## [Quoted passage]
The simulator reads module definitions from named files, and builds gate-level descriptions 
of circuits. A module definition consists of the module name, followed by lists of the ports (or 
external signals), internal signals, and subcomponents of the module. Ports are the external 
connections to the module. Ports pass information between the module and other modules 
which may later reference it. Internal signals are signals created by the module. They are 
used to pass information between the module’s subcomponents. Components are previously 
defined modules which perform subtasks. 

Two types of modules are recognized by the simulator: Primitive modules , whose ac- 
tions are defined by associated C-code, and Composite modules , which are composed from 
previously defined primitive and composite modules. Note that primitive modules have no 
internal signals or components. 

The simulator also recognizes two types of signals: Wires , which take their input from 
a single primitive module, and Busses , which may take input from one or more special 
primitives called tri-state drivers. Tri-state drivers have a special output state which allows 
them to be connected to a bus but not actively drive the signal. During simulation, a bus 
may assume an unknown state if its drivers assert two distinct values on it.

## [To do]
A: Translate this sentence from the passage on the circuit simulator into Spanish: "Ports are the external connections to the module."
B: According to the passage on the circuit simulator, what causes a bus to assume an unknown state during simulation?

## [Extracted records]
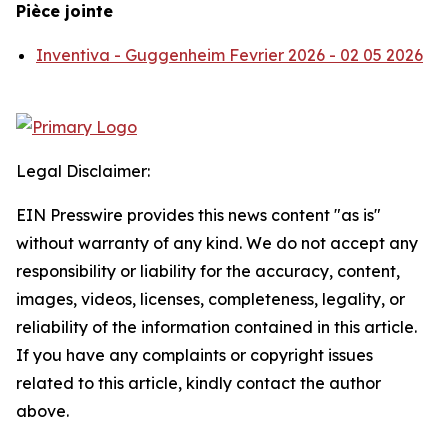
Pièce jointe
Inventiva - Guggenheim Fevrier 2026 - 02 05 2026
Legal Disclaimer:
EIN Presswire provides this news content "as is"
without warranty of any kind. We do not accept any
responsibility or liability for the accuracy, content,
images, videos, licenses, completeness, legality, or
reliability of the information contained in this article.
If you have any complaints or copyright issues
related to this article, kindly contact the author
above.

## [Results of the exercise]
A: Los puertos son las conexiones externas al módulo.

B: Its drivers assert two distinct values on it.